What you need to do:
Locate each line in the data below that contains the string "Task", and copy every such line in full.

Data supplied:
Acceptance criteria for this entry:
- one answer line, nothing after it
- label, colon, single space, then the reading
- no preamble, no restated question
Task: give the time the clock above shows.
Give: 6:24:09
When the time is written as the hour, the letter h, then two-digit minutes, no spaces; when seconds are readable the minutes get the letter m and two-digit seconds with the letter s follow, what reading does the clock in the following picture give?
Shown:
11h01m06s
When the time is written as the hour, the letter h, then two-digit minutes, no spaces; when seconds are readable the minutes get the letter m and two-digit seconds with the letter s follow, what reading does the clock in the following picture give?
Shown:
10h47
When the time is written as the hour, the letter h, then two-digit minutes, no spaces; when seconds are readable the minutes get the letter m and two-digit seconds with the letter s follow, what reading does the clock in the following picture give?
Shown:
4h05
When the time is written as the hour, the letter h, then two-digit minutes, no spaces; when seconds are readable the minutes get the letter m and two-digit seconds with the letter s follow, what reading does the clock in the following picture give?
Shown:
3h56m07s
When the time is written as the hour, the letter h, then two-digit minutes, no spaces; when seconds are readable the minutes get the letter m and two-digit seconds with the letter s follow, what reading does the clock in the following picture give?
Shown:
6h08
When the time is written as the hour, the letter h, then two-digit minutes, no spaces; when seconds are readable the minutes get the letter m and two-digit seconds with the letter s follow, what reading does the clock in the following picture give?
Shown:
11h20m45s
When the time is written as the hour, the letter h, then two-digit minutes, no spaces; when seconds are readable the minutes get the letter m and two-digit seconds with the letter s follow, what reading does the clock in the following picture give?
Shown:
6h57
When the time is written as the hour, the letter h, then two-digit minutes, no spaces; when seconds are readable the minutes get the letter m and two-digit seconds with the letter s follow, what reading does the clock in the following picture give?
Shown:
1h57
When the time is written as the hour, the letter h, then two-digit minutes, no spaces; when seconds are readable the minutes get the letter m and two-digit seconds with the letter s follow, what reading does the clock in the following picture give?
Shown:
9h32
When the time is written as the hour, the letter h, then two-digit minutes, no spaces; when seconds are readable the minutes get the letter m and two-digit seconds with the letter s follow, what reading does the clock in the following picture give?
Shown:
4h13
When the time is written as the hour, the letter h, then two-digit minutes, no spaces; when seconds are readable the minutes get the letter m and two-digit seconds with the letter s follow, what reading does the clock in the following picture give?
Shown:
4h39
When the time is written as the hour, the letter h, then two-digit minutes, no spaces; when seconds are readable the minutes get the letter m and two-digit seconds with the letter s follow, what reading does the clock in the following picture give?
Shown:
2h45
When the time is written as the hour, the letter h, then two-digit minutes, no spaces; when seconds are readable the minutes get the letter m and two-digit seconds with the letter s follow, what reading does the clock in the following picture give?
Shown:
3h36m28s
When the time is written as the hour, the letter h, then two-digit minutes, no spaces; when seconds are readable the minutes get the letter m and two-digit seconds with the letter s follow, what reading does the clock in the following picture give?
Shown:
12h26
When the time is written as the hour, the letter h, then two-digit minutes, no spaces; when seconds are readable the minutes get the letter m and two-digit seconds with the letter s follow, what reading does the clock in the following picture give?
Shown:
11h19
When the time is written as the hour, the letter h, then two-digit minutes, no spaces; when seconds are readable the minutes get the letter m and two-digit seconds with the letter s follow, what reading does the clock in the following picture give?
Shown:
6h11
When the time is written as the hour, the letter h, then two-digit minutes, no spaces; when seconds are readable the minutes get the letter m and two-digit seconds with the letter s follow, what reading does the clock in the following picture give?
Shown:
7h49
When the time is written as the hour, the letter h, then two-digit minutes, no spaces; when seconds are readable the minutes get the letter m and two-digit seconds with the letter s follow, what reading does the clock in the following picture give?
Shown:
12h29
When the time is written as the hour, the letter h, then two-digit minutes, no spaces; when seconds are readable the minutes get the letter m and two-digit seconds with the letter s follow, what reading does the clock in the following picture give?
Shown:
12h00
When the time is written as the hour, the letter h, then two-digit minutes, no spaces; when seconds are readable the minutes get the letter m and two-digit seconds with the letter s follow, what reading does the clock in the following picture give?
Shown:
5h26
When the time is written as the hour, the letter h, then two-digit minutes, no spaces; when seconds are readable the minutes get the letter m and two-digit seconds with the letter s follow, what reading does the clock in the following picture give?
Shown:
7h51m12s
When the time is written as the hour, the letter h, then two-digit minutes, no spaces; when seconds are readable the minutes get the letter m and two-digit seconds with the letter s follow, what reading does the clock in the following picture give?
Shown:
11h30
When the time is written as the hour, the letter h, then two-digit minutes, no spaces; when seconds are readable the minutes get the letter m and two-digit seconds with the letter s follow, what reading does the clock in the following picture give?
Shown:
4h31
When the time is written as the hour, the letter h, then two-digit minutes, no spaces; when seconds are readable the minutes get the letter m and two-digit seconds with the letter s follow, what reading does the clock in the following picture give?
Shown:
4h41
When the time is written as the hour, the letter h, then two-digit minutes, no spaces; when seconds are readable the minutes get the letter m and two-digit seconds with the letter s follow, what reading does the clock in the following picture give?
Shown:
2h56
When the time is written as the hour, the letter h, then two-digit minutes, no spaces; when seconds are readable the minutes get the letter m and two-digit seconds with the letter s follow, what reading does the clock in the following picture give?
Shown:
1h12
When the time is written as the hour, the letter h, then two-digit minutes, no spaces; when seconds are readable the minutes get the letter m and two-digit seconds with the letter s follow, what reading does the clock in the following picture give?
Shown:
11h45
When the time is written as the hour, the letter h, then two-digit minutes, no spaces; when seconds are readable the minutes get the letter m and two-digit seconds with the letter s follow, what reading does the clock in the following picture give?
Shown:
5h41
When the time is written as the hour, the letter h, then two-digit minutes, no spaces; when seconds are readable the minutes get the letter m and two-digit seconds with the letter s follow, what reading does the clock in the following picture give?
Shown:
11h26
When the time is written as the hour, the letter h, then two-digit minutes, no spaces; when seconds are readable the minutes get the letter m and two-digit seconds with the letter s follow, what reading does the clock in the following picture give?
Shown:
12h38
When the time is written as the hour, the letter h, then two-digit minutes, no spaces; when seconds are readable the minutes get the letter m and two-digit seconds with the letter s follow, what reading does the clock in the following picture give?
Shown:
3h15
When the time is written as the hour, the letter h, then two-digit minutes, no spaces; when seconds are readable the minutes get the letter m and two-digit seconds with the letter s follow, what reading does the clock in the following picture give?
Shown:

Full output:
Task: give the time the clock above shows.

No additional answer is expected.